Visualisation based on Source Screen Name and success rate
* For each screen name we are trying to know the success rate.

In [35]:
albm = int(predictionsDf.where("source_screen_name = 'Album more' and label = prediction").count())
artm = int(predictionsDf.where("source_screen_name = 'Artist more' and label = prediction").count())
con = int(predictionsDf.where("source_screen_name = 'Concert' and label = prediction").count())
discc = int(predictionsDf.where("source_screen_name = 'Discover Chart' and label = prediction").count())
discf = int(predictionsDf.where("source_system_tab = 'Discover Feature' and label = prediction").count())
discg = int(predictionsDf.where("source_system_tab = 'Discover Genre' and label = prediction").count())
discn = int(predictionsDf.where("source_system_tab = 'Discover New' and label = prediction").count())
ex = int(predictionsDf.where("source_system_tab = 'Explore' and label = prediction").count())
locp = int(predictionsDf.where("source_system_tab = 'Local playlist more' and label = prediction").count())
mylib = int(predictionsDf.where("source_system_tab = 'My library' and label = prediction").count())
mylibs = int(predictionsDf.where("source_system_tab = 'My library_Search' and label = prediction").count())
opm = int(predictionsDf.where("source_system_tab = 'Online playlist more' and label = prediction").count())
otpm = int(predictionsDf.where("source_system_tab = 'Others profile more' and label = prediction").count())
p = int(predictionsDf.where("source_system_tab = 'Payment' and label = prediction").count())
s = int(predictionsDf.where("source_system_tab = 'Search' and label = prediction").count())
sh = int(predictionsDf.where("source_system_tab = 'Search Home' and label = prediction").count())
st = int(predictionsDf.where("source_system_tab = 'Search Trends' and label = prediction").count())
spm = int(predictionsDf.where("source_system_tab = 'Self profile more' and label = prediction").count())

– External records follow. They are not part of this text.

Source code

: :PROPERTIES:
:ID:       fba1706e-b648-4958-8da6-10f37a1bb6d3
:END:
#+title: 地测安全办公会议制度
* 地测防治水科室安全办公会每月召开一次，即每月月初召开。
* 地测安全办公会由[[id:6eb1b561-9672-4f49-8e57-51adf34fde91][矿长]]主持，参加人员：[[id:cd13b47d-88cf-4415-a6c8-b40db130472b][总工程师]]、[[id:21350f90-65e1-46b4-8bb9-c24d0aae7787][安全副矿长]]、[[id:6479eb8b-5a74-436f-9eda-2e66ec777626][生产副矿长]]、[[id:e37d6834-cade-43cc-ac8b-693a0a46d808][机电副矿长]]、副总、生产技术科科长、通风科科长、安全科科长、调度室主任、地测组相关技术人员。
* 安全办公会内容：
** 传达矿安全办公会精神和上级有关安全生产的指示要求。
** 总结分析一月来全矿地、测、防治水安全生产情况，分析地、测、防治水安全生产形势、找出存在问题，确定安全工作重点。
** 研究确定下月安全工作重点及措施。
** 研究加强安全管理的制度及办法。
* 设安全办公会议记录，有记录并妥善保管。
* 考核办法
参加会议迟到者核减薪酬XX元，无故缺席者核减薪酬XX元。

print [['Album More', albm], ['Artist More', artm], ['Concert', con], ['Discover Chart', discc],['Discover Feature', discf],['Discover Genre',discg],['Discover New', discn],['Explore',ex],['Local playlist more', locp], ['My library', mylib], ['My library_Search', mylibs], ['Online playlist more', opm],['Others profile more', otpm],['Payment',p],['Search', s],['Search Home', sh], ['Search Trends', st], ['Self profile more', spm]]
result1DF = sqlContext.createDataFrame([['Album More', albm], ['Artist More', artm], ['Concert', con], ['Discover Chart', discc],['Discover Feature', discf],['Discover Genre',discg],['Discover New', discn],['Explore',ex],['Local playlist more', locp], ['My library', mylib], ['My library_Search', mylibs], ['Online playlist more', opm],['Others profile more', otpm],['Payment',p],['Search', s],['Search Home', sh], ['Search Trends', st], ['Self profile more', spm]], ['metric', 'value'])
display(result1DF)